What about the communities which form and don’t fit into any of the scenarios above? What about the people you meet during professional development training sessions that you are in regular contact with long after the training has finished? I see this example with my coaching colleagues and the community of like minded people it attracts who continue to support one another. What about social media? It certainly has the power to create some pretty strong and engaging communities. Ask any parent who has a child or children in competitive sports or in any organized activity about community. Often times, the parents are as connected to one another by the end of the season as the kids are.
After all, who doesn’t want to be a part of something meaningful? Communities provide us with an opportunity to collaborate, to share in learning and in success, to support one another, to laugh together, and to grow individually and collectively. There are many key factors to creating strong communities. Of the communities that I’ve been privileged to be a part of, the strongest ones typically had shared goals, were diverse, embraced challenge, demonstrated respect, and trust.
Goals: Having a common end goal is critical to the success of a community. Even if you don’t necessarily agree on how to get there at the front end, sharing a purpose is so rewarding and moves us forward.
Diversity: Different pools of knowledge and learning get thrown into the pot in a diverse community. This creates even deeper insights resulting in a very rich cultural feast.
Challenge: Some of the most rewarding experiences come from times when we’ve been the most challenged. Allowing ourselves to be open to the process of inviting feedback may create multiple wins for the community as a whole.
Respect: Valuing the opinions of others without placing judgement is not always an easy task.
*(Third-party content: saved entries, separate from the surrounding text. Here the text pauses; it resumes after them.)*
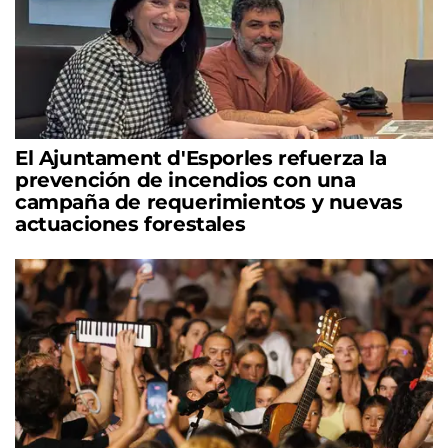
El Ajuntament d'Esporles refuerza la
prevención de incendios con una
campaña de requerimientos y nuevas
actuaciones forestales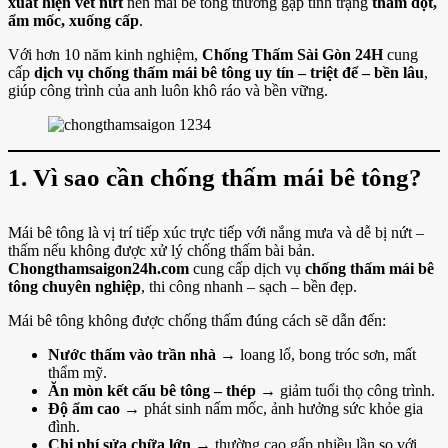
xuất hiện vết nứt
nên mái bê tông thường gặp tình trạng
thấm dột,
ẩm mốc, xuống cấp
.
Với hơn 10 năm kinh nghiệm,
Chống Thấm Sài Gòn 24H
cung
cấp
dịch vụ chống thấm mái bê tông uy tín – triệt để – bền lâu
,
giúp công trình của anh luôn khô ráo và bền vững.
1. Vì sao cần chống thấm mái bê tông?
Mái bê tông là vị trí tiếp xúc trực tiếp với nắng mưa và dễ bị nứt –
thấm nếu không được xử lý chống thấm bài bản.
Chongthamsaigon24h.com
cung cấp dịch vụ
chống thấm mái bê
tông chuyên nghiệp
, thi công nhanh – sạch – bền đẹp.
Mái bê tông không được chống thấm đúng cách sẽ dẫn đến:
Nước thấm vào trần nhà
→ loang lổ, bong tróc sơn, mất
thẩm mỹ.
Ăn mòn kết cấu bê tông – thép
→ giảm tuổi thọ công trình.
Độ ẩm cao
→ phát sinh nấm mốc, ảnh hưởng sức khỏe gia
đình.
Chi phí sửa chữa lớn
→ thường cao gấp nhiều lần so với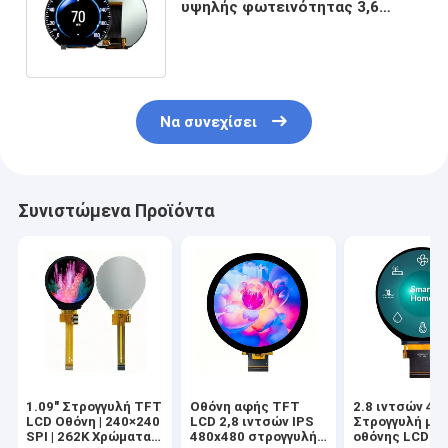
υψηλής φωτεινότητας 3,6
ιντσών 544x506 RGB κυκλική
οθόνη
Να συνεχίσει
Συνιστώμενα Προϊόντα
1.09" Στρογγυλή TFT
Οθόνη αφής TFT
2.8 ιντσών 48
LCD Οθόνη | 240×240
LCD 2,8 ιντσών IPS
Στρογγυλή μο
SPI | 262K Χρώματα |
480x480 στρογγυλή,
οθόνης LCD T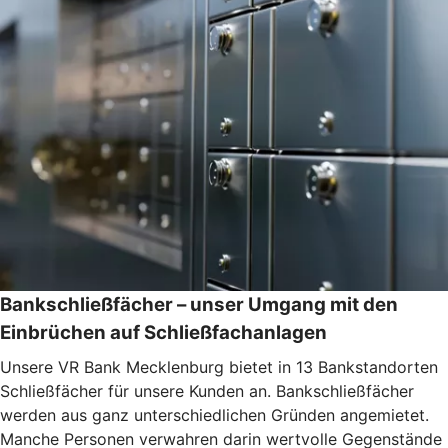
Bankschließfächer – unser Umgang mit den
Einbrüchen auf Schließfachanlagen
Unsere VR Bank Mecklenburg bietet in 13 Bankstandorten
Schließfächer für unsere Kunden an. Bankschließfächer
werden aus ganz unterschiedlichen Gründen angemietet.
Manche Personen verwahren darin wertvolle Gegenstände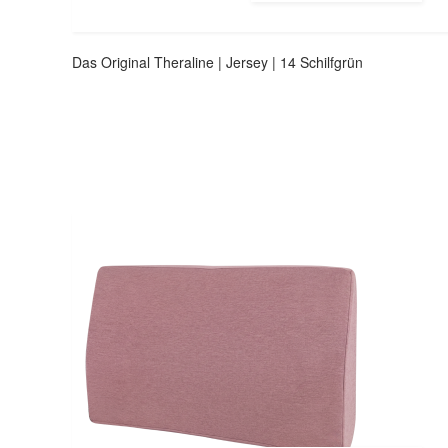
Das Original Theraline | Jersey | 14 Schilfgrün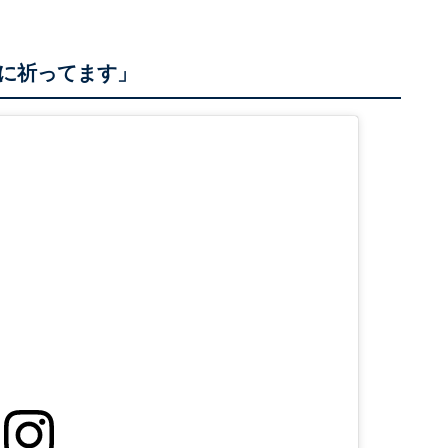
に祈ってます」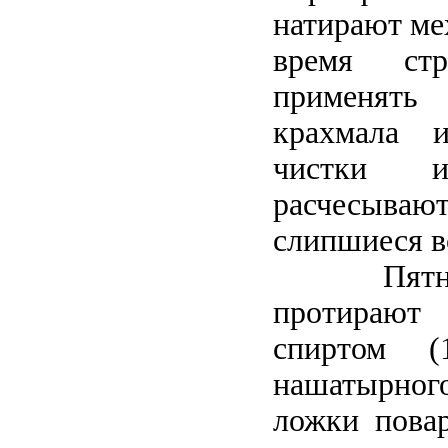
натирают мех
время стр
применять
крахмала 
чистки 
расчесыва
слипшиеся в
Пятн
протира
спиртом (
нашатырного
ложки по­ва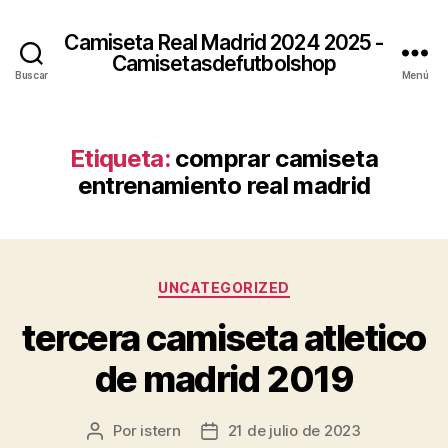
Camiseta Real Madrid 2024 2025 -
Camisetasdefutbolshop
Buscar
Menú
Etiqueta:
comprar camiseta
entrenamiento real madrid
Categorías
UNCATEGORIZED
tercera camiseta atletico
de madrid 2019
Por
istern
21 de julio de 2023
Autor
Fecha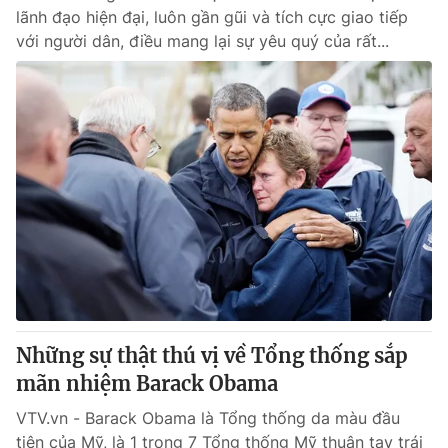
lãnh đạo hiện đại, luôn gần gũi và tích cực giao tiếp
với người dân, điều mang lại sự yêu quý của rất...
Những sự thật thú vị về Tổng thống sắp
mãn nhiệm Barack Obama
VTV.vn - Barack Obama là Tổng thống da màu đầu
tiên của Mỹ, là 1 trong 7 Tổng thống Mỹ thuận tay trái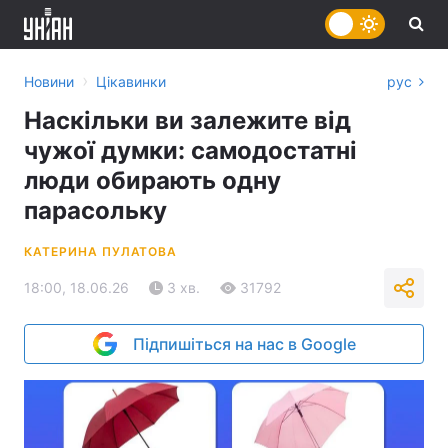
›
Новини
Цікавинки
рус
Наскільки ви залежите від
чужої думки: самодостатні
люди обирають одну
парасольку
КАТЕРИНА ПУЛАТОВА
18:00, 18.06.26
3 хв.
31792
Підпишіться на нас в Google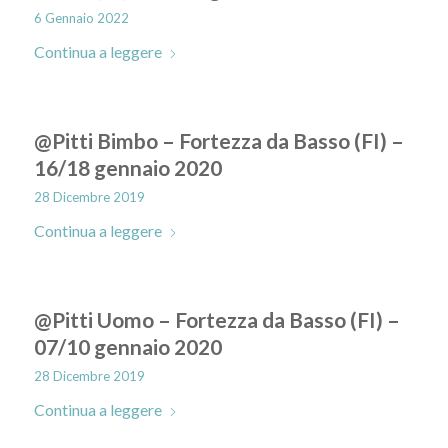
6 Gennaio 2022
Continua a leggere
@Pitti Bimbo – Fortezza da Basso (FI) –
16/18 gennaio 2020
28 Dicembre 2019
Continua a leggere
@Pitti Uomo – Fortezza da Basso (FI) –
07/10 gennaio 2020
28 Dicembre 2019
Continua a leggere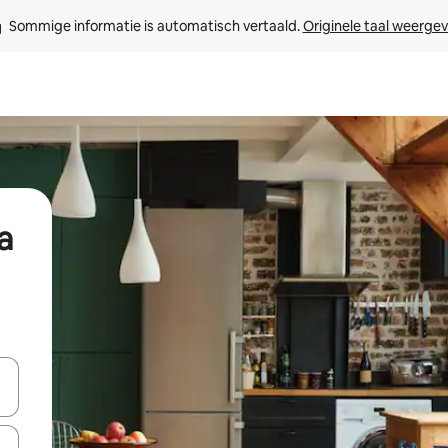
Sommige informatie is automatisch vertaald. 
Originele taal weerge
a
een keuze met je de pijltjestoetsen omhoog en omlaag, óf door te tikk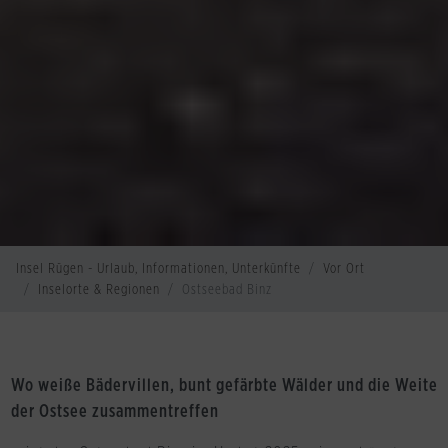
Insel Rügen - Urlaub, Informationen, Unterkünfte
Vor Ort
Inselorte & Regionen
Ostseebad Binz
Wo weiße Bädervillen, bunt gefärbte Wälder und die Weite
der Ostsee zusammentreffen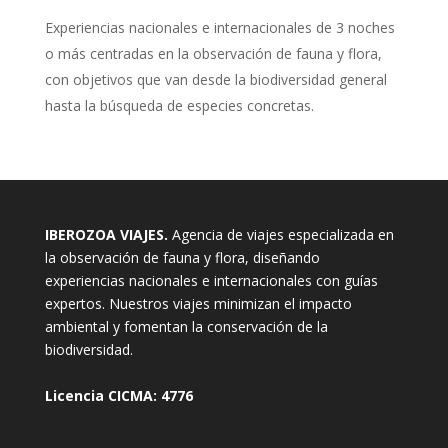
E
xperiencias nacionales e internacionales de 3 noches
o más centradas en la observación de fauna y flora,
con objetivos que van desde la biodiversidad general
hasta la búsqueda de especies concretas.
IBEROZOA VIAJES.
Agencia de viajes especializada en
la observación de fauna y flora, diseñando
experiencias nacionales e internacionales con guías
expertos. Nuestros viajes minimizan el impacto
ambiental y fomentan la conservación de la
biodiversidad.
Licencia CICMA: 4776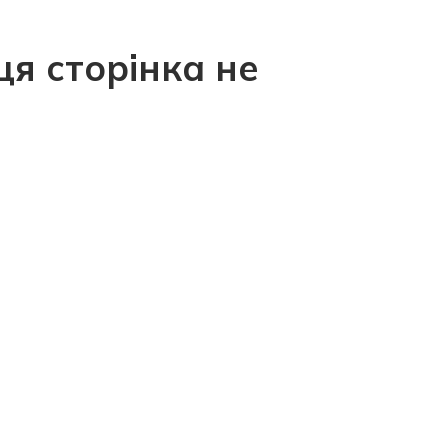
ця сторінка не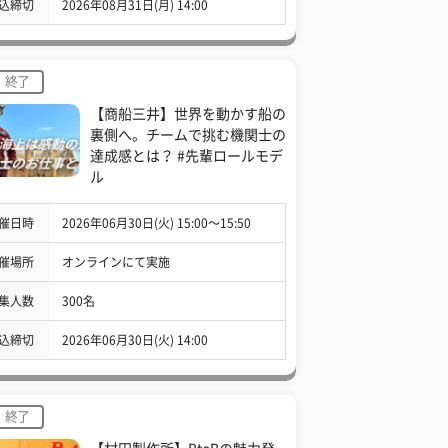
込締切
2026年08月31日(月) 14:00
終了
【商船三井】世界を動かす船の
裏側へ。チームで挑む機関士の
達成感とは？ #先輩ロールモデ
ル
催日時
2026年06月30日(火) 15:00〜15:50
催場所
オンラインにて実施
集人数
300名
込締切
2026年06月30日(火) 14:00
終了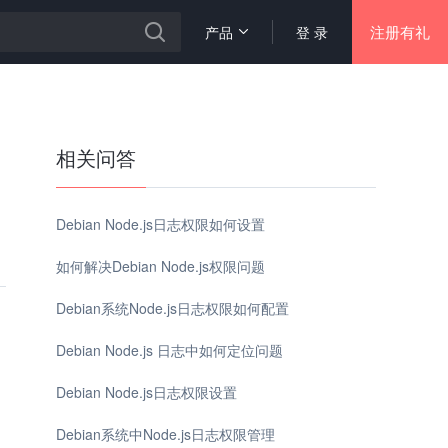
注册有礼
产品
登 录
相关问答
Debian Node.js日志权限如何设置
如何解决Debian Node.js权限问题
Debian系统Node.js日志权限如何配置
Debian Node.js 日志中如何定位问题
Debian Node.js日志权限设置
Debian系统中Node.js日志权限管理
Deep down we all want our voice to be heard. Strong communities have big ears and respect flows like a river.
Trust: Without trust, a community is nothing more than a group of people. With trust however, a community can create change, achieve goals, identify and cultivate individual and collective talents.
What types of communities do you want to belong to? I vote for the type that uses collaboration as a tool to generate creative ideas and positive outcomes which lead to building strong communities of purpose.